Work instructions » In the listing below, arrange the lines from the line with "scientific name: Orthosia cassythoides" through the line with "country: Guyana" as a numbered list, leaving out any blank lines.

Data items »
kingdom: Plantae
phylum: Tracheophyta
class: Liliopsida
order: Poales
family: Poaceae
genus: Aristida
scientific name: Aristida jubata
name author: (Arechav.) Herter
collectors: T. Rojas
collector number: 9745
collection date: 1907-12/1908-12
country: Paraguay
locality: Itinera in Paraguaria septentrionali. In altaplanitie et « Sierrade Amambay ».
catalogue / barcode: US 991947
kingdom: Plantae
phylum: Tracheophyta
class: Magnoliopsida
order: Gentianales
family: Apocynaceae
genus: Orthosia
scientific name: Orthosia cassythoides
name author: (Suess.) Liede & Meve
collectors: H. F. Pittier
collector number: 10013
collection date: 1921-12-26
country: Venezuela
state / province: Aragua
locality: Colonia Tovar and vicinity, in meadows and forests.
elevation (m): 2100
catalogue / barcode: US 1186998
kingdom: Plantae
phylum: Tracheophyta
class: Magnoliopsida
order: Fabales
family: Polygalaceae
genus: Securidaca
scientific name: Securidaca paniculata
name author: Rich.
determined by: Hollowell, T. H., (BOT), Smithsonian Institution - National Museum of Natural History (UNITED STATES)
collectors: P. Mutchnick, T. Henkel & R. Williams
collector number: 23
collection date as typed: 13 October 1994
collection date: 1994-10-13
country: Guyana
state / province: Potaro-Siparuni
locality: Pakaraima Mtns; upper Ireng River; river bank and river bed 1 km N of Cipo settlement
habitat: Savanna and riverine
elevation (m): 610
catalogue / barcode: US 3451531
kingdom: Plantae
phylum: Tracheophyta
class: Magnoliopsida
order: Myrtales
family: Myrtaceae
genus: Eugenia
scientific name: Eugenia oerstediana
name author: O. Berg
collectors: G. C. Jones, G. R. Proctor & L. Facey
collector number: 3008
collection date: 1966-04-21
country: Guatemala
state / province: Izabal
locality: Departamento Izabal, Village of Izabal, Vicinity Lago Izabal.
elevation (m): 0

Complete response »
1. scientific name: Orthosia cassythoides
2. name author: (Suess.) Liede & Meve
3. collectors: H. F. Pittier
4. collector number: 10013
5. collection date: 1921-12-26
6. country: Venezuela
7. state / province: Aragua
8. locality: Colonia Tovar and vicinity, in meadows and forests.
9. elevation (m): 2100
10. catalogue / barcode: US 1186998
11. kingdom: Plantae
12. phylum: Tracheophyta
13. class: Magnoliopsida
14. order: Fabales
15. family: Polygalaceae
16. genus: Securidaca
17. scientific name: Securidaca paniculata
18. name author: Rich.
19. determined by: Hollowell, T. H., (BOT), Smithsonian Institution - National Museum of Natural History (UNITED STATES)
20. collectors: P. Mutchnick, T. Henkel & R. Williams
21. collector number: 23
22. collection date as typed: 13 October 1994
23. collection date: 1994-10-13
24. country: Guyana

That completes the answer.